[Document text]:
Choose your views
This piece is from the series “A Loving Lens,” a collection of essays written to help us consider what else is possible…
“He said my back collapsed and it was a mess from all the surgeries,’ Mom repeated, this time stressing the same words the doctor did.
“He said what…?”
What was she supposed to do with this bombshell aimed for her morale? A disempowering missile thoughtlessly launched at her suggestibility, one that turned her body into a repository for the doctor’s semantic shrapnel.
True, she’d had multiple surgeries over the course of eight decades, all of which obliged her spine to adapt, but the current spasms were subsiding. After weeks in the hospital she was newly home and learning to walk again. Her body was healing, but with the doctor’s words echoing she doubted its ability to recover.
This was the same body that survived childhood trauma, brought three human beings into the world, spawned eighteen more, and kept her vibrantly active into her ninth decade of Life…now fragile but still holding a ferocious will. The doctor had overlooked its noble history.
She leaned on the walker, unsure now if it would support her next step.
His words had seared fear into her, injecting struggle into her already formidable challenges. A mess, though inelegant and undesirable, can be cleaned up with some effort, A collapse leaves only rubble to work with in its wake, presumably shattered into so many pieces it will never again be whole.
“Pretty sure a ‘mess’ is NOT a professional diagnosis, Mommy! He’s just blaming your body beecause he doesn’t have an answer. Don’t listen! If he knew what he was talking about he’d’ve come up with something a lot better. Besides, look at you - you’re gliding!!” I said, highlighting her progress.
She sighed. Facts didn’t melt her feelings. The lexical hex stuck to her thoughts, vexing her momentum and movements, galvanizing me to pry it off. His inaccurate words came embedded with traction, suction derived from the social capital of doctor-dom. He had studied for years to get a degree in decrees. He was her medical team captain and was ostensibly trying to help, yet in order to align with him she had to concur with his corrosive conclusion. Taking one for the team meant sacrificing her own knowing, and viewing her body as a mangled mass of detritus rather than a brilliant array of resilient, unfathomable beauty. She could invest in his authority or…reach for her own.
There will always be someone who claims to know best by telling you the worst.
Someone who presumes to know better than you what’s best for you, even those who appropriate the mic from inside your inner circle.
Trusting yourself sometimes requires retrofitting distrust in others, divesting them of the conferred credibility that has ridden on your vulnerability.
Beware of the conviction cocktail, unsolicited and often served with a mix of generic but emphatic imprecision (“It’s a mess!”) and a splash of apocalyptic analogy (bodies imploding and collapsing!).
If the concocter’s proficiency depends on your deficiency, red flag flying high!
When someone lobs you a shrinker, a sentence that deflates your natural state of goodness and hope, drop it like the scalding potato it is.
We get to choose our views.
So before investing in someone else’s limitations, …consider
Who is the best muse for your views?
The teacher who resents your talent? The parent who regrets their own choices? The spouse who fears your freedom? The religious authority with a compromised moral compass? A society that needs a scapegoat?
Are these who you authorize as wise enough to be the authorities of your own stories?
It’s easy to forget no one is superior to your interior you can’t certify Light
So how can we choose to lose unhelpful feedback, those unwarranted warrants that spew torrents of doubt? How can we discard what Simon Says and replace it with our own inner wisdom?
We can help each other out!
We can
be mindful and discerning concerning words unyielding in feeling their accuracy.
We can
Contemplate. Recognize that when we feel pressure to know the answers (aka needing to be right to be safe), it’s easy to speak reflexively rather than reflectively. Fast has a way of discarding what’s vast.
Refrain from proclaiming especially when reframing things for our own benefit. When people are vulnerable, we have a heightened responsibility to encourage their stability.
Words can trigger vigor or wither it. They can Sow life or strife.
Know that what you say can help a person find their way or lead them astray. You choose. For you too.

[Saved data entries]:

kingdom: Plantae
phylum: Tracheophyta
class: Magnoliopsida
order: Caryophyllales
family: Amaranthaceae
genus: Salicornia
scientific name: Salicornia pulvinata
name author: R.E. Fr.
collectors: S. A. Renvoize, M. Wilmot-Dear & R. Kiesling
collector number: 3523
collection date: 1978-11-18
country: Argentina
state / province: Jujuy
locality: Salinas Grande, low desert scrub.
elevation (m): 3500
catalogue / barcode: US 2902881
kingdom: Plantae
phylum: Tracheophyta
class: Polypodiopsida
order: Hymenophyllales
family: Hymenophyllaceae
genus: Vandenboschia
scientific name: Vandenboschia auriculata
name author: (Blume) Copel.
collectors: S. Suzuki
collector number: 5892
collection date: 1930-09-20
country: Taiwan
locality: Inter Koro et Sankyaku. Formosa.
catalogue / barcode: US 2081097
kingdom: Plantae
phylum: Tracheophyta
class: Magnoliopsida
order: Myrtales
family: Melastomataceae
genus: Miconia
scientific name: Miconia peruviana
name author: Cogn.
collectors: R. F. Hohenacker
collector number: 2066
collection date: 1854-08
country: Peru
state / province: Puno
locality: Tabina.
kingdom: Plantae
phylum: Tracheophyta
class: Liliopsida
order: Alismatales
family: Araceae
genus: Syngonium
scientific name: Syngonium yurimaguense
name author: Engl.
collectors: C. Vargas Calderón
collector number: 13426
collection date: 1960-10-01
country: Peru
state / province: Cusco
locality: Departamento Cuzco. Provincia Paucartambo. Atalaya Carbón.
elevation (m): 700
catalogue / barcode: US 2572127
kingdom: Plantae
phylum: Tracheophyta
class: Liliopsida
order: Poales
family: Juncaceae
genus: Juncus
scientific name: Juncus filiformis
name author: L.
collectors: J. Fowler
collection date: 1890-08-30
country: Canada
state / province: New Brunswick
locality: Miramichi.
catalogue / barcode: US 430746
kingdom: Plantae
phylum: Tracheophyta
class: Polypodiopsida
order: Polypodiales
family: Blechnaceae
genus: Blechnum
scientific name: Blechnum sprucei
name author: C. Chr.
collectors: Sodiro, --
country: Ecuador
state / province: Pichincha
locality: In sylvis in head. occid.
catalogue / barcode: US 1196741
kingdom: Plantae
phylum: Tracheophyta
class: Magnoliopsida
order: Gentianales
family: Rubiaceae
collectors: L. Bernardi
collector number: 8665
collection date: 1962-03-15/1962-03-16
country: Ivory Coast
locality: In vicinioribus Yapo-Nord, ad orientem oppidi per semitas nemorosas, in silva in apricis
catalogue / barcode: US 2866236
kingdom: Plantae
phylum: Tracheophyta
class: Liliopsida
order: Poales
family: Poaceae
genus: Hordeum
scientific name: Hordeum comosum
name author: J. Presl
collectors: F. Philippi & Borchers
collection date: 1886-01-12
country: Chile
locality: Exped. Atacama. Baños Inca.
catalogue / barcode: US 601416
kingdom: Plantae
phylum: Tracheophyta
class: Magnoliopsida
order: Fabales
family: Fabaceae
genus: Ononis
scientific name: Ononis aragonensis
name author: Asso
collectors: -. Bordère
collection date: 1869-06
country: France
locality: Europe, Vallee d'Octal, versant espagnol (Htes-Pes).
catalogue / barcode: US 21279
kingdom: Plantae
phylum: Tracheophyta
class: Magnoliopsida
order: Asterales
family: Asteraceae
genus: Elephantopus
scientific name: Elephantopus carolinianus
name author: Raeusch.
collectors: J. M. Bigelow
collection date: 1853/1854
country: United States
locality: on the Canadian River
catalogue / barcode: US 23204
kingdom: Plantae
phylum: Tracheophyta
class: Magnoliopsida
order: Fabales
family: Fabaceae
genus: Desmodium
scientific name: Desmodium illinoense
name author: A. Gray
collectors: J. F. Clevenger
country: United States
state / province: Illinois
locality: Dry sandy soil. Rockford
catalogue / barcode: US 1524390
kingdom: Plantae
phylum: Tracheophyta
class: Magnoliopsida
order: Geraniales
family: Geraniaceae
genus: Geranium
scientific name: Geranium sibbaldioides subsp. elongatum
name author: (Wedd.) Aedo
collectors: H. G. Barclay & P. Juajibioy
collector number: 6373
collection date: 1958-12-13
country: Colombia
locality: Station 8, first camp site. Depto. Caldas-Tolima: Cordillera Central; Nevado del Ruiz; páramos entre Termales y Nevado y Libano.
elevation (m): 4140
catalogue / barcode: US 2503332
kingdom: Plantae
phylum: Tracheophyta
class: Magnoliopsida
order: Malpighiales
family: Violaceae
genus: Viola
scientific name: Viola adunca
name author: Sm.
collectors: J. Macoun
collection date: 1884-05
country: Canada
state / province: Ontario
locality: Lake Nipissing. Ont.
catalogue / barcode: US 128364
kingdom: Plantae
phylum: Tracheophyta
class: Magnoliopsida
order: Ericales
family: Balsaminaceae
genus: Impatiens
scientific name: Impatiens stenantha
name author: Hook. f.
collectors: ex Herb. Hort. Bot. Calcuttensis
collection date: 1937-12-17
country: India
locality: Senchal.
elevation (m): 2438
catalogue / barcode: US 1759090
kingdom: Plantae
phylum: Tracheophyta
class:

[Task requirements]:
(a) According to the essay on the doctor's words, what series is the piece part of?
(b) From the essay on the doctor's words, extract the passage between "Words can trigger" and "For you too.", inclusive.

[Results of the tasks]:
(a) "A Loving Lens."

(b)
Words can trigger vigor or wither it. They can Sow life or strife.
Know that what you say can help a person find their way or lead them astray. You choose. For you too.